● **LISTED ENTRIES**:
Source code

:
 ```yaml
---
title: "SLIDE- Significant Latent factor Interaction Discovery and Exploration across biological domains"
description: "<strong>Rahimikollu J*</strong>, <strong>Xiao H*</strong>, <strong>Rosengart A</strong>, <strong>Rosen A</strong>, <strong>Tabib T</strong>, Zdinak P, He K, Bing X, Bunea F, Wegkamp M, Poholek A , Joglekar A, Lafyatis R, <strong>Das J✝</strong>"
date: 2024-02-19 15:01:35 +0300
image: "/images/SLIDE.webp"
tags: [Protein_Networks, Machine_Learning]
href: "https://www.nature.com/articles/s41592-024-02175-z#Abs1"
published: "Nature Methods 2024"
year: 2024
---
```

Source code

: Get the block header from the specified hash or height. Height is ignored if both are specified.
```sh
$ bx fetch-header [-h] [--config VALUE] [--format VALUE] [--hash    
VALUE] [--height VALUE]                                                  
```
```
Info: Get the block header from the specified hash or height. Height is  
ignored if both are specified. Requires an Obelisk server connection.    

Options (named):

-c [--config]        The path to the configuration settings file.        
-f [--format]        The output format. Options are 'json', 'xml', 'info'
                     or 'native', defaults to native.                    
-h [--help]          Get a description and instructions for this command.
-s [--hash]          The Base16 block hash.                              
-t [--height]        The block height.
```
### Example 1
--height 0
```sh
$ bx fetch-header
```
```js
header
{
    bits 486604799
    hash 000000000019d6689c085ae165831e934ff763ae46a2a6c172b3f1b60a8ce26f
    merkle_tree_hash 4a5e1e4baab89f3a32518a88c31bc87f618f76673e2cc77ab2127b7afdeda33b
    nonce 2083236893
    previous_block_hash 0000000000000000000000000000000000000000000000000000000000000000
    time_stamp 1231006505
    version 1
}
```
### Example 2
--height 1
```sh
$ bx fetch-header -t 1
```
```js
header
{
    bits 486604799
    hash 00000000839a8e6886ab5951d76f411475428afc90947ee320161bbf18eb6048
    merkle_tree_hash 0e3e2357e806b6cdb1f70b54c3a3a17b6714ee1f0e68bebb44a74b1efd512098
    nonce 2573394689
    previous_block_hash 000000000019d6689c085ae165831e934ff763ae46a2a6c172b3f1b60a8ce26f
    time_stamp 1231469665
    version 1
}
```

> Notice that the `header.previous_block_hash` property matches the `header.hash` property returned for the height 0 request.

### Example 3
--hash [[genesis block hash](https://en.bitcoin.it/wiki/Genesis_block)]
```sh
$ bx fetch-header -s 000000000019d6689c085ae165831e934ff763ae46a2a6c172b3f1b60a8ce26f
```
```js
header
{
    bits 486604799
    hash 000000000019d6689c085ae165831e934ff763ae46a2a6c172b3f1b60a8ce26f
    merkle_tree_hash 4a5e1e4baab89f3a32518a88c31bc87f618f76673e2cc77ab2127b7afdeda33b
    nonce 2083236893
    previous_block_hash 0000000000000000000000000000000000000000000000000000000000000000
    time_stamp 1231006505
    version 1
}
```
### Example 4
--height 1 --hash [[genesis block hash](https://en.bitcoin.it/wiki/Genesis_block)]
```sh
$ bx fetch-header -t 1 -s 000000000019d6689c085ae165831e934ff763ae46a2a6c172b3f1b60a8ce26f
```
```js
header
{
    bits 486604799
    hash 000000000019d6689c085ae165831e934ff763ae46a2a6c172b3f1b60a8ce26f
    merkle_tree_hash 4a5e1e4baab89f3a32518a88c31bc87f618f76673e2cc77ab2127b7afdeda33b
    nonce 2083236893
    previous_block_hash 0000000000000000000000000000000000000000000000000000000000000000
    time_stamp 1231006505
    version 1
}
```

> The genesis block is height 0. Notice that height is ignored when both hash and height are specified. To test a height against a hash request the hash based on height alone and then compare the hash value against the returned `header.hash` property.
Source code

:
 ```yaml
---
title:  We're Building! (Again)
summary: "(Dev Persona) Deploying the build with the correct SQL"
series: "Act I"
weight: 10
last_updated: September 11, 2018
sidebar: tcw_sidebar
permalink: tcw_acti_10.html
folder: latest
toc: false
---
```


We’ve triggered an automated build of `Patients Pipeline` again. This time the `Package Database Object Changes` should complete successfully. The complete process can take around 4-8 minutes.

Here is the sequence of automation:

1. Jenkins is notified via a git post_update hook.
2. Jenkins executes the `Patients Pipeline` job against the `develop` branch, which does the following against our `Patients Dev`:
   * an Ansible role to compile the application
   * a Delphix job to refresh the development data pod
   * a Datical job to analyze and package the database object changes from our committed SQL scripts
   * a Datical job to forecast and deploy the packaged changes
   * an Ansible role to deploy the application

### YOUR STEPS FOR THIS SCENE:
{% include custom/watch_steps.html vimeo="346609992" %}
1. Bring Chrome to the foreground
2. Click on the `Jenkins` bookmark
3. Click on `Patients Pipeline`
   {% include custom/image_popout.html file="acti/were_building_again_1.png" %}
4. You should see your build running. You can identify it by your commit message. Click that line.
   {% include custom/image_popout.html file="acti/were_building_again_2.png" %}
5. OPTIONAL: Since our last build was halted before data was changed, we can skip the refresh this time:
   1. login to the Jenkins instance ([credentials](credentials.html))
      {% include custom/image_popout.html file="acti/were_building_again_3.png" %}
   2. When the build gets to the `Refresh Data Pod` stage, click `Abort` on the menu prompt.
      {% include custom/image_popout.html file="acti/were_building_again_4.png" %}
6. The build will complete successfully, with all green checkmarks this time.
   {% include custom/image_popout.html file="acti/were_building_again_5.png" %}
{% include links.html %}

● **WHAT IS REQUIRED**:
Quote each line of the listing above exactly.

● **YOUR RESPONSE**:
Source code

:
 ```yaml
---
title: "SLIDE- Significant Latent factor Interaction Discovery and Exploration across biological domains"
description: "<strong>Rahimikollu J*</strong>, <strong>Xiao H*</strong>, <strong>Rosengart A</strong>, <strong>Rosen A</strong>, <strong>Tabib T</strong>, Zdinak P, He K, Bing X, Bunea F, Wegkamp M, Poholek A , Joglekar A, Lafyatis R, <strong>Das J✝</strong>"
date: 2024-02-19 15:01:35 +0300
image: "/images/SLIDE.webp"
tags: [Protein_Networks, Machine_Learning]
href: "https://www.nature.com/articles/s41592-024-02175-z#Abs1"
published: "Nature Methods 2024"
year: 2024
---
```

Source code

: Get the block header from the specified hash or height. Height is ignored if both are specified.
```sh
$ bx fetch-header [-h] [--config VALUE] [--format VALUE] [--hash    
VALUE] [--height VALUE]                                                  
```
```
Info: Get the block header from the specified hash or height. Height is  
ignored if both are specified. Requires an Obelisk server connection.    

Options (named):

-c [--config]        The path to the configuration settings file.        
-f [--format]        The output format. Options are 'json', 'xml', 'info'
                     or 'native', defaults to native.                    
-h [--help]          Get a description and instructions for this command.
-s [--hash]          The Base16 block hash.                              
-t [--height]        The block height.
```
### Example 1
--height 0
```sh
$ bx fetch-header
```
```js
header
{
    bits 486604799
    hash 000000000019d6689c085ae165831e934ff763ae46a2a6c172b3f1b60a8ce26f
    merkle_tree_hash 4a5e1e4baab89f3a32518a88c31bc87f618f76673e2cc77ab2127b7afdeda33b
    nonce 2083236893
    previous_block_hash 0000000000000000000000000000000000000000000000000000000000000000
    time_stamp 1231006505
    version 1
}
```
### Example 2
--height 1
```sh
$ bx fetch-header -t 1
```
```js
header
{
    bits 486604799
    hash 00000000839a8e6886ab5951d76f411475428afc90947ee320161bbf18eb6048
    merkle_tree_hash 0e3e2357e806b6cdb1f70b54c3a3a17b6714ee1f0e68bebb44a74b1efd512098
    nonce 2573394689
    previous_block_hash 000000000019d6689c085ae165831e934ff763ae46a2a6c172b3f1b60a8ce26f
    time_stamp 1231469665
    version 1
}
```

> Notice that the `header.previous_block_hash` property matches the `header.hash` property returned for the height 0 request.

### Example 3
--hash [[genesis block hash](https://en.bitcoin.it/wiki/Genesis_block)]
```sh
$ bx fetch-header -s 000000000019d6689c085ae165831e934ff763ae46a2a6c172b3f1b60a8ce26f
```
```js
header
{
    bits 486604799
    hash 000000000019d6689c085ae165831e934ff763ae46a2a6c172b3f1b60a8ce26f
    merkle_tree_hash 4a5e1e4baab89f3a32518a88c31bc87f618f76673e2cc77ab2127b7afdeda33b
    nonce 2083236893
    previous_block_hash 0000000000000000000000000000000000000000000000000000000000000000
    time_stamp 1231006505
    version 1
}
```
### Example 4
--height 1 --hash [[genesis block hash](https://en.bitcoin.it/wiki/Genesis_block)]
```sh
$ bx fetch-header -t 1 -s 000000000019d6689c085ae165831e934ff763ae46a2a6c172b3f1b60a8ce26f
```
```js
header
{
    bits 486604799
    hash 000000000019d6689c085ae165831e934ff763ae46a2a6c172b3f1b60a8ce26f
    merkle_tree_hash 4a5e1e4baab89f3a32518a88c31bc87f618f76673e2cc77ab2127b7afdeda33b
    nonce 2083236893
    previous_block_hash 0000000000000000000000000000000000000000000000000000000000000000
    time_stamp 1231006505
    version 1
}
```

> The genesis block is height 0. Notice that height is ignored when both hash and height are specified. To test a height against a hash request the hash based on height alone and then compare the hash value against the returned `header.hash` property.
Source code

:
 ```yaml
---
title:  We're Building! (Again)
summary: "(Dev Persona) Deploying the build with the correct SQL"
series: "Act I"
weight: 10
last_updated: September 11, 2018
sidebar: tcw_sidebar
permalink: tcw_acti_10.html
folder: latest
toc: false
---
```


We’ve triggered an automated build of `Patients Pipeline` again. This time the `Package Database Object Changes` should complete successfully. The complete process can take around 4-8 minutes.

Here is the sequence of automation:

1. Jenkins is notified via a git post_update hook.
2. Jenkins executes the `Patients Pipeline` job against the `develop` branch, which does the following against our `Patients Dev`:
   * an Ansible role to compile the application
   * a Delphix job to refresh the development data pod
   * a Datical job to analyze and package the database object changes from our committed SQL scripts
   * a Datical job to forecast and deploy the packaged changes
   * an Ansible role to deploy the application

### YOUR STEPS FOR THIS SCENE:
{% include custom/watch_steps.html vimeo="346609992" %}
1. Bring Chrome to the foreground
2. Click on the `Jenkins` bookmark
3. Click on `Patients Pipeline`
   {% include custom/image_popout.html file="acti/were_building_again_1.png" %}
4. You should see your build running. You can identify it by your commit message. Click that line.
   {% include custom/image_popout.html file="acti/were_building_again_2.png" %}
5. OPTIONAL: Since our last build was halted before data was changed, we can skip the refresh this time:
   1. login to the Jenkins instance ([credentials](credentials.html))
      {% include custom/image_popout.html file="acti/were_building_again_3.png" %}
   2. When the build gets to the `Refresh Data Pod` stage, click `Abort` on the menu prompt.
      {% include custom/image_popout.html file="acti/were_building_again_4.png" %}
6. The build will complete successfully, with all green checkmarks this time.
   {% include custom/image_popout.html file="acti/were_building_again_5.png" %}
{% include links.html %}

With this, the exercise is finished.